Riders on the Storm: A Ghost on the Highway
The Doors: Riders on the Storm
Some people move through life like thunderheads on the horizon—distant, restless, always shifting. But my dad was different. He was the steady hum beneath the storm, the rhythm of tires on wet pavement, the deep voice in the night that never wavered, no matter how hard the rain fell.
My dad was a man of his word. The kind who paid his bills on time, who didn’t just make promises—he kept them. A man of sharp wit and deeper thought, a seeker of truth, fascinated by the mysteries hidden beneath the surface of things. He found poetry in the unexplainable, wisdom in the wind. And when he spoke about Jim Morrison, it was never just about the music. It was about the man, the mind, the myth—about how Morrison felt things, how he saw the world through some strange and shifting lens, haunted by visions that never quite let go.
I remember him telling me the story—how Jim Morrison, as a little boy, came across a wreck on the roadside, how he saw Native Americans lying hurt or dying, their spirits rising into the night. Morrison swore he could feel them enter him, like ghosts passing through his skin, like echoes of something far older than he could understand.

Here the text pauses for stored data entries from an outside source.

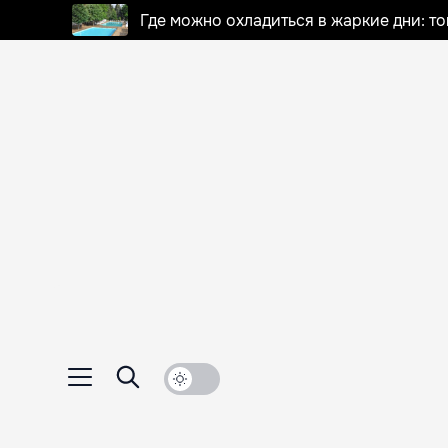
Где можно охладиться в жаркие дни: т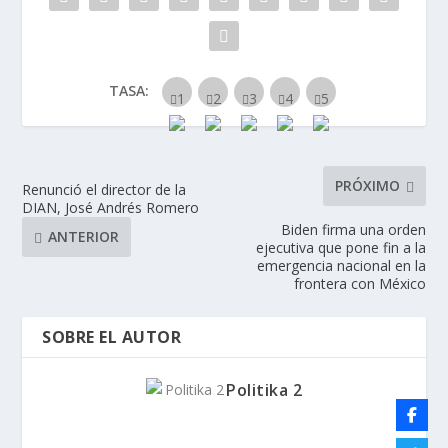
TASA:
PRÓXIMO
Renunció el director de la
DIAN, José Andrés Romero
Biden firma una orden
ANTERIOR
ejecutiva que pone fin a la
emergencia nacional en la
frontera con México
SOBRE EL AUTOR
Politika 2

I don’t know if my father believed in ghosts. But he believed in what lingers. In the way places remember us, the way music carries us forward, the way a storm never truly passes—it just moves on.
And now, I feel him in the rain.
In the hush before the thunder.
In the sudden crack of lightning splitting the sky wide open.
In the songs that play when I need them most, like a hand reaching through time, like a voice saying, I’m still here.
There were things he never said outright, lessons he taught without ever needing to explain. That life is a storm, unpredictable and relentless, but you ride through it. That some things aren’t meant to be controlled. That the road never really ends, not even when you reach the last mile.
My dad understood something most people never do—that life isn’t about waiting for the storm to pass. It’s about riding through it. Finding beauty in the wreckage, poetry in the downpour, light in the disaster.
And he did.
He weathered every storm life threw at him, steady and certain, carrying on even when the road was rough, even when the rain blurred the horizon. He wasn’t a man who needed maps—he followed his own path, let the music guide him, trusted that wherever he was going, he’d get there when he was meant to.
And now, he’s somewhere I can’t follow.
When I was little, my dad had a small engine repair shop, and I spent more time there than most kids probably would. I’d walk up from our house, my dog trotting beside me, pushing open the door to the scent of oil and metal and something distinctly him. In the office, there was always a cold drink waiting for me in his mini fridge, usually a Yoo-hoo, like a quiet acknowledgment that he knew I’d show up.
On the wall, above the scattered notes and work orders, was a tack board cluttered with papers and reminders—but right in the middle, pinned with a pushpin, was a Little Mermaid valentine I had given him.
On the bathroom door, staring down at me every time I walked past, was a life-size Jim Morrison poster. It was just part of the place, like the music playing from the old stereo, like the hum of machines in the background. Like my dad—steady, unshaken, carrying the things he loved with him, always.
He didn’t just love The Doors—he studied them. He read Morrison’s poetry, dissected his words, traced the weight of each lyric like it held some hidden map to understanding the world.
Those books—Morrison’s ramblings, his visions, his wild-eyed American prayers—they were passed down to me like an inheritance, pages worn from time and touch.
And maybe that’s why I think the way I do.
Why I can’t just listen to a song—I have to pull it apart, turn it over, find the marrow of meaning inside it.
Why I still get lost in words, in poetry, in the rhythm of things unsaid.
Because my dad wasn’t just passing down books—he was passing down a way of seeing the world.
I can still see him behind the wheel of his Bravada, one hand resting on the steering wheel, the other tapping in time with the music.
That car was more than just transportation—it was a constant, a thread running through time, a vessel of memory still moving forward even after he was gone.
It’s the car I learned to drive in, the car my brother still sometimes drives today, as if some part of our dad never stopped rolling down the highway.
And the musict—The Doors were always playing.
My entire life, the voices, the words, the wild poetry were the backdrop to long stretches of road, to childhood, to growing up, to the moments that linger between dreams and waking.
Now, they are the soundtrack to memory, the echo of my father’s voice in the wind.
And every time I hear Riders on the Storm, I feel it—the presence, the movement, the knowing.
He’s out there somewhere, still driving, still rolling through the rain, still riding the storm on the other side.